Abstract:K2-Think is a reasoning system that achieves state-of-the-art performance with a 32B parameter model, matching or surpassing much larger models like GPT-OSS 120B and DeepSeek v3.1. Built on the Qwen2.5 base model, our system shows that smaller models can compete at the highest levels by combining advanced post-training and test-time computation techniques. The approach is based on six key technical pillars: Long Chain-of-thought Supervised Finetuning, Reinforcement Learning with Verifiable Rewards (RLVR), Agentic planning prior to reasoning, Test-time Scaling, Speculative Decoding, and Inference-optimized Hardware, all using publicly available open-source datasets.

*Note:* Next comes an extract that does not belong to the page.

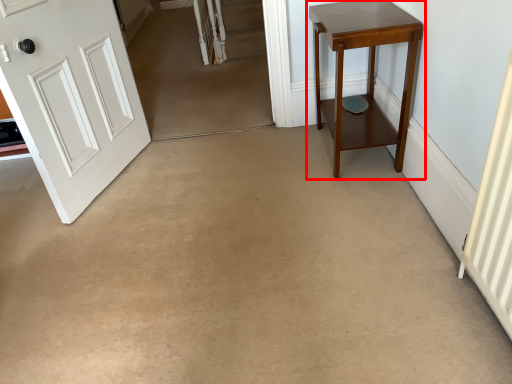
Question: From the image's perspective, where is table (annotated by the red box) located in relation to door in the image?

Choices:
 (A) above
 (B) below

Answer: (A)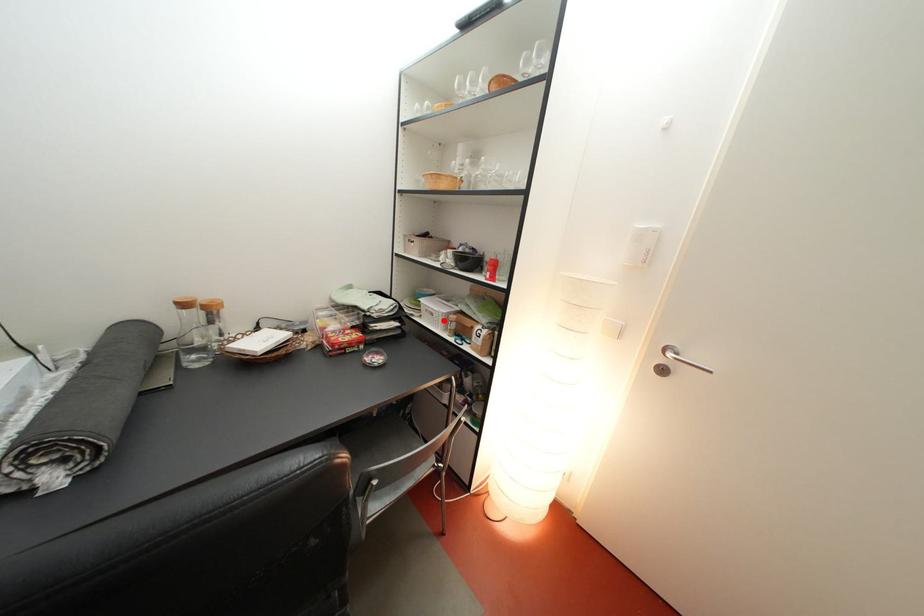
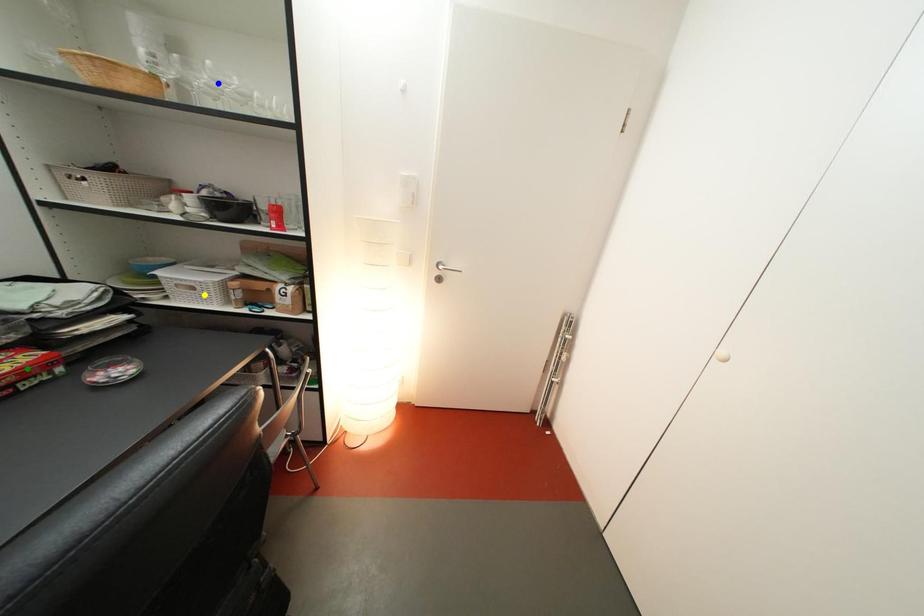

K2-Think excels in mathematical reasoning, achieving state-of-the-art scores on public benchmarks for open-source models, while also performing strongly in other areas such as Code and Science. Our results confirm that a more parameter-efficient model like K2-Think 32B can compete with state-of-the-art systems through an integrated post-training recipe that includes long chain-of-thought training and strategic inference-time enhancements, making open-source reasoning systems more accessible and affordable. K2-Think is freely available at k2think.ai, offering best-in-class inference speeds of over 2,000 tokens per second per request via the Cerebras Wafer-Scale Engine.